In order to work with the API you will need an access token. You can obtain an access token by creating a client secret and client id through the API tokens UI in Tracket.

You can find the API tokens by navigating to Preferences in the top right corner of Tracket and then selecting the dropdown item API tokens.

API tokens menu

After creating a new API token you will be presented with 2 fields: client secret, client id. You will need both to fetch an access token with the following command:

curl -H "Content-Type: application/json" https://tracket.dev/api/2.0/oauth2/token --data "{\"grant_type\":  \"client_credentials\",\"client_id\": \"YOUR_CLIENT_ID\",  \"client_secret\": \"YOUR_CLIENT_SECRET\"}"

This will return a json object with an access_token.

Short-lived token

This token is valid for 1 hour and you will need to fetch a new bearer token with your client secret, client id and account id to get a new one.

You can now query our API with the authorization header Bearer YOUR_ACCESS_TOKEN.

v1.0 (deprecated)

In order to work with the API you will need an access token. You can obtain an access token by creating a client secret and client id through the API tokens UI in the period overview.

You can find the API tokens by navigating to Preferences in the top right corner of Tracket and then selecting the dropdown item API tokens.

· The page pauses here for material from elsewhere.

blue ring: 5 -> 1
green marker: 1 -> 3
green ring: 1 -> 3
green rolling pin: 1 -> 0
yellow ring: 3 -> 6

After creating a new API token you will be presented with 3 fields: client secret, client id and account id. You will need all three to fetch an access token with the following command:

curl -H "Content-Type: application/json" https://v1-gateway-9e6mvodx.uk.gateway.dev/api/1.0/oauth2/token --data "{\"grant-type\": \"client-credentials\",\"monday/account-id\": YOUR_ACCOUNT_ID,\"client-id\": \"YOUR_CLIENT_ID\",\"client-secret\": \"YOUR_CLIENT_SECRET\"}"

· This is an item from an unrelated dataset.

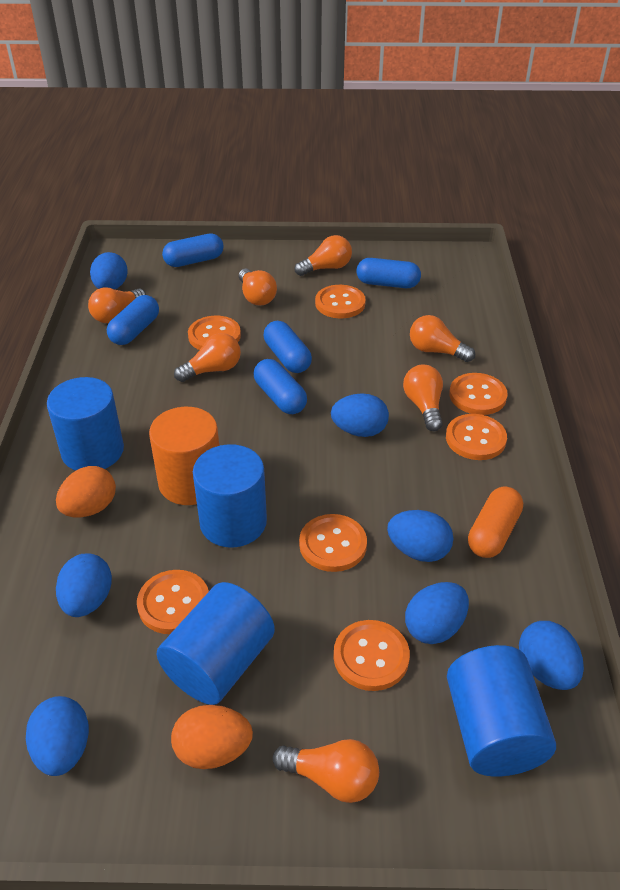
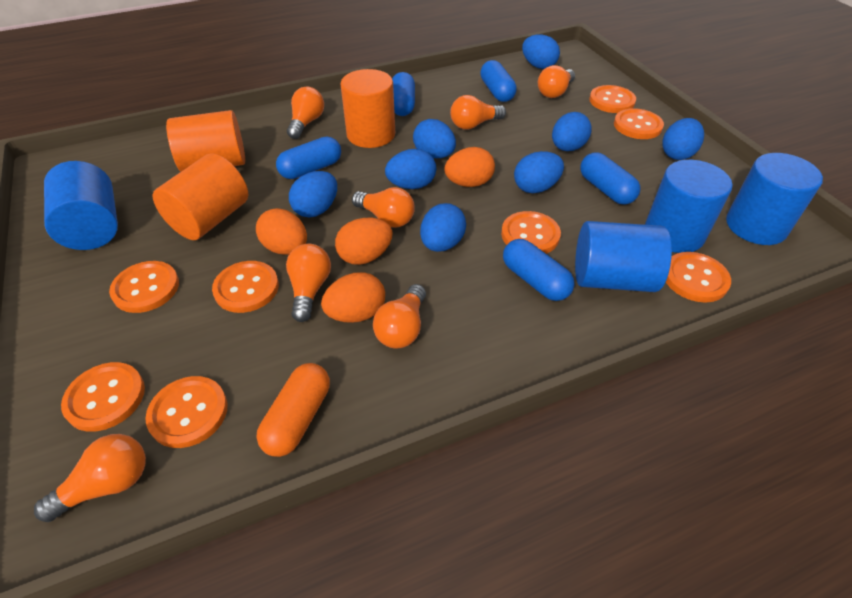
blue egg: 7 -> 8
orange button: 7 -> 8
orange cylinder: 1 -> 3
orange egg: 2 -> 4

This will return a json object with two properties, id-token and refresh-token. We currently do not support refresh tokens, but we already included it in this response. The id-token is your access token which can be used to query our API.

This token is valid for 1 hour and you will need to fetch a new bearer token with your client secret, client id and account id to get a new one.

You can now query our API with the authorization header "Bearer YOUR_ACCESS_TOKEN".